Exactly reproduce the entries, dropping any pictures from your copy.
ENTRIES PROVIDED Block Start
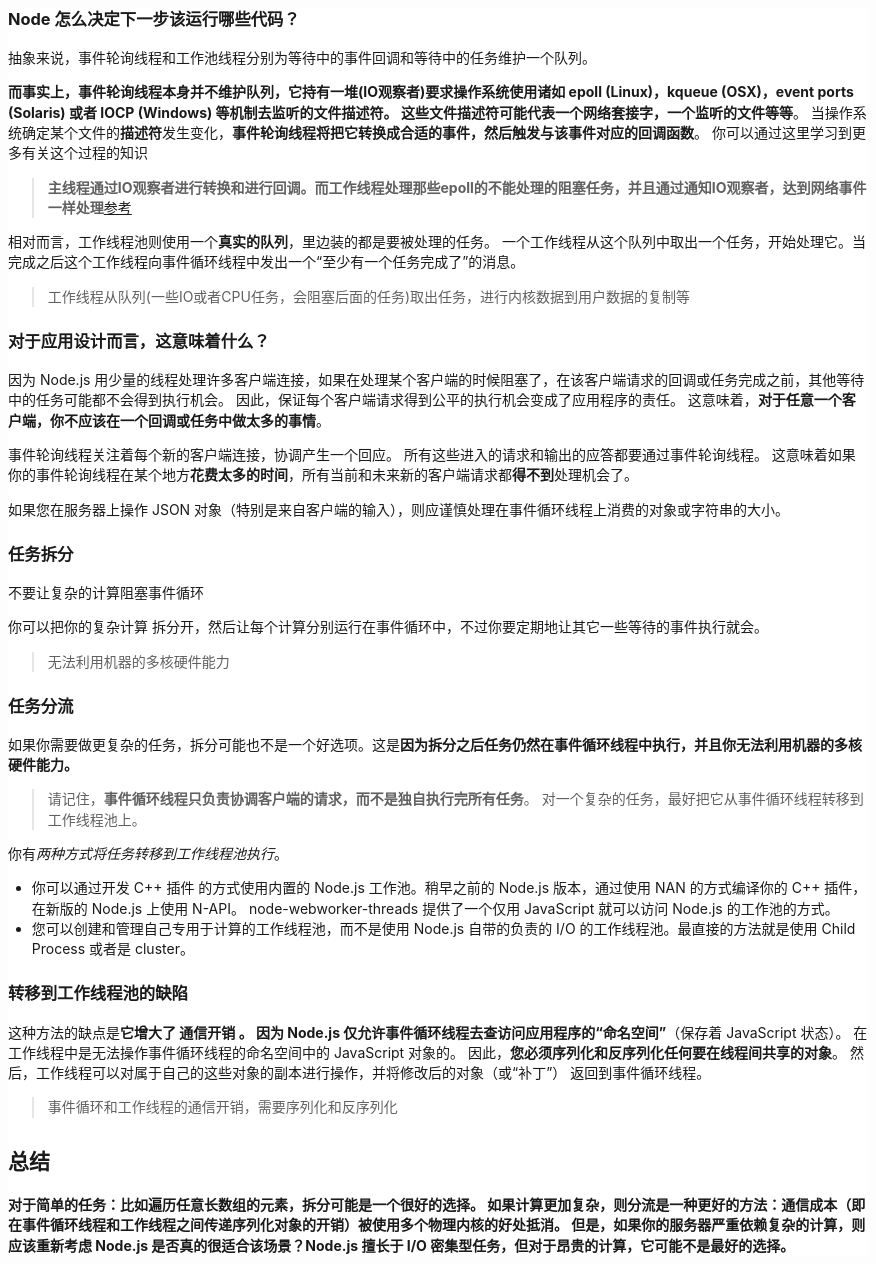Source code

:
### Node 怎么决定下一步该运行哪些代码？

抽象来说，事件轮询线程和工作池线程分别为等待中的事件回调和等待中的任务维护一个队列。

**而事实上，事件轮询线程本身并不维护队列，它持有一堆(IO观察者)要求操作系统使用诸如 epoll (Linux)，kqueue (OSX)，event ports (Solaris) 或者 IOCP (Windows) 等机制去监听的文件描述符。 这些文件描述符可能代表一个网络套接字，一个监听的文件等等**。 当操作系统确定某个文件的**描述符**发生变化，**事件轮询线程将把它转换成合适的事件，然后触发与该事件对应的回调函数**。 你可以通过这里学习到更多有关这个过程的知识

> **主线程通过IO观察者进行转换和进行回调。而工作线程处理那些epoll的不能处理的阻塞任务，并且通过通知IO观察者，达到网络事件一样处理**[参考](./异步.md)

相对而言，工作线程池则使用一个**真实的队列**，里边装的都是要被处理的任务。 一个工作线程从这个队列中取出一个任务，开始处理它。当完成之后这个工作线程向事件循环线程中发出一个“至少有一个任务完成了”的消息。

> 工作线程从队列(一些IO或者CPU任务，会阻塞后面的任务)取出任务，进行内核数据到用户数据的复制等

### 对于应用设计而言，这意味着什么？

因为 Node.js 用少量的线程处理许多客户端连接，如果在处理某个客户端的时候阻塞了，在该客户端请求的回调或任务完成之前，其他等待中的任务可能都不会得到执行机会。 因此，保证每个客户端请求得到公平的执行机会变成了应用程序的责任。 这意味着，**对于任意一个客户端，你不应该在一个回调或任务中做太多的事情**。

事件轮询线程关注着每个新的客户端连接，协调产生一个回应。 所有这些进入的请求和输出的应答都要通过事件轮询线程。 这意味着如果你的事件轮询线程在某个地方**花费太多的时间**，所有当前和未来新的客户端请求都**得不到**处理机会了。

如果您在服务器上操作 JSON 对象（特别是来自客户端的输入），则应谨慎处理在事件循环线程上消费的对象或字符串的大小。

### 任务拆分

不要让复杂的计算阻塞事件循环

你可以把你的复杂计算 拆分开，然后让每个计算分别运行在事件循环中，不过你要定期地让其它一些等待的事件执行就会。

> 无法利用机器的多核硬件能力

### 任务分流
如果你需要做更复杂的任务，拆分可能也不是一个好选项。这是**因为拆分之后任务仍然在事件循环线程中执行，并且你无法利用机器的多核硬件能力。**

> 请记住，**事件循环线程只负责协调客户端的请求，而不是独自执行完所有任务**。 对一个复杂的任务，最好把它从事件循环线程转移到工作线程池上。

你有*两种方式将任务转移到工作线程池执行*。

- 你可以通过开发 C++ 插件 的方式使用内置的 Node.js 工作池。稍早之前的 Node.js 版本，通过使用 NAN 的方式编译你的 C++ 插件，在新版的 Node.js 上使用 N-API。 node-webworker-threads 提供了一个仅用 JavaScript 就可以访问 Node.js 的工作池的方式。
- 您可以创建和管理自己专用于计算的工作线程池，而不是使用 Node.js 自带的负责的 I/O 的工作线程池。最直接的方法就是使用 Child Process 或者是 cluster。

### 转移到工作线程池的缺陷

这种方法的缺点是**它增大了 通信开销 。 因为 Node.js 仅允许事件循环线程去查访问应用程序的“命名空间”**（保存着 JavaScript 状态）。 在工作线程中是无法操作事件循环线程的命名空间中的 JavaScript 对象的。 因此，**您必须序列化和反序列化任何要在线程间共享的对象**。 然后，工作线程可以对属于自己的这些对象的副本进行操作，并将修改后的对象（或“补丁”） 返回到事件循环线程。

> 事件循环和工作线程的通信开销，需要序列化和反序列化

## 总结 [](#bookmark)

**对于简单的任务：比如遍历任意长数组的元素，拆分可能是一个很好的选择。 如果计算更加复杂，则分流是一种更好的方法：通信成本（即在事件循环线程和工作线程之间传递序列化对象的开销）被使用多个物理内核的好处抵消。 但是，如果你的服务器严重依赖复杂的计算，则应该重新考虑 Node.js 是否真的很适合该场景？Node.js 擅长于 I/O 密集型任务，但对于昂贵的计算，它可能不是最好的选择。**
ENTRIES PROVIDED Block End
RESPONSE AREA ->
Source code

:
### Node 怎么决定下一步该运行哪些代码？

抽象来说，事件轮询线程和工作池线程分别为等待中的事件回调和等待中的任务维护一个队列。

**而事实上，事件轮询线程本身并不维护队列，它持有一堆(IO观察者)要求操作系统使用诸如 epoll (Linux)，kqueue (OSX)，event ports (Solaris) 或者 IOCP (Windows) 等机制去监听的文件描述符。 这些文件描述符可能代表一个网络套接字，一个监听的文件等等**。 当操作系统确定某个文件的**描述符**发生变化，**事件轮询线程将把它转换成合适的事件，然后触发与该事件对应的回调函数**。 你可以通过这里学习到更多有关这个过程的知识

> **主线程通过IO观察者进行转换和进行回调。而工作线程处理那些epoll的不能处理的阻塞任务，并且通过通知IO观察者，达到网络事件一样处理**[参考](./异步.md)

相对而言，工作线程池则使用一个**真实的队列**，里边装的都是要被处理的任务。 一个工作线程从这个队列中取出一个任务，开始处理它。当完成之后这个工作线程向事件循环线程中发出一个“至少有一个任务完成了”的消息。

> 工作线程从队列(一些IO或者CPU任务，会阻塞后面的任务)取出任务，进行内核数据到用户数据的复制等

### 对于应用设计而言，这意味着什么？

因为 Node.js 用少量的线程处理许多客户端连接，如果在处理某个客户端的时候阻塞了，在该客户端请求的回调或任务完成之前，其他等待中的任务可能都不会得到执行机会。 因此，保证每个客户端请求得到公平的执行机会变成了应用程序的责任。 这意味着，**对于任意一个客户端，你不应该在一个回调或任务中做太多的事情**。

事件轮询线程关注着每个新的客户端连接，协调产生一个回应。 所有这些进入的请求和输出的应答都要通过事件轮询线程。 这意味着如果你的事件轮询线程在某个地方**花费太多的时间**，所有当前和未来新的客户端请求都**得不到**处理机会了。

如果您在服务器上操作 JSON 对象（特别是来自客户端的输入），则应谨慎处理在事件循环线程上消费的对象或字符串的大小。

### 任务拆分

不要让复杂的计算阻塞事件循环

你可以把你的复杂计算 拆分开，然后让每个计算分别运行在事件循环中，不过你要定期地让其它一些等待的事件执行就会。

> 无法利用机器的多核硬件能力

### 任务分流
如果你需要做更复杂的任务，拆分可能也不是一个好选项。这是**因为拆分之后任务仍然在事件循环线程中执行，并且你无法利用机器的多核硬件能力。**

> 请记住，**事件循环线程只负责协调客户端的请求，而不是独自执行完所有任务**。 对一个复杂的任务，最好把它从事件循环线程转移到工作线程池上。

你有*两种方式将任务转移到工作线程池执行*。

- 你可以通过开发 C++ 插件 的方式使用内置的 Node.js 工作池。稍早之前的 Node.js 版本，通过使用 NAN 的方式编译你的 C++ 插件，在新版的 Node.js 上使用 N-API。 node-webworker-threads 提供了一个仅用 JavaScript 就可以访问 Node.js 的工作池的方式。
- 您可以创建和管理自己专用于计算的工作线程池，而不是使用 Node.js 自带的负责的 I/O 的工作线程池。最直接的方法就是使用 Child Process 或者是 cluster。

### 转移到工作线程池的缺陷

这种方法的缺点是**它增大了 通信开销 。 因为 Node.js 仅允许事件循环线程去查访问应用程序的“命名空间”**（保存着 JavaScript 状态）。 在工作线程中是无法操作事件循环线程的命名空间中的 JavaScript 对象的。 因此，**您必须序列化和反序列化任何要在线程间共享的对象**。 然后，工作线程可以对属于自己的这些对象的副本进行操作，并将修改后的对象（或“补丁”） 返回到事件循环线程。

> 事件循环和工作线程的通信开销，需要序列化和反序列化

## 总结 [](#bookmark)

**对于简单的任务：比如遍历任意长数组的元素，拆分可能是一个很好的选择。 如果计算更加复杂，则分流是一种更好的方法：通信成本（即在事件循环线程和工作线程之间传递序列化对象的开销）被使用多个物理内核的好处抵消。 但是，如果你的服务器严重依赖复杂的计算，则应该重新考虑 Node.js 是否真的很适合该场景？Node.js 擅长于 I/O 密集型任务，但对于昂贵的计算，它可能不是最好的选择。**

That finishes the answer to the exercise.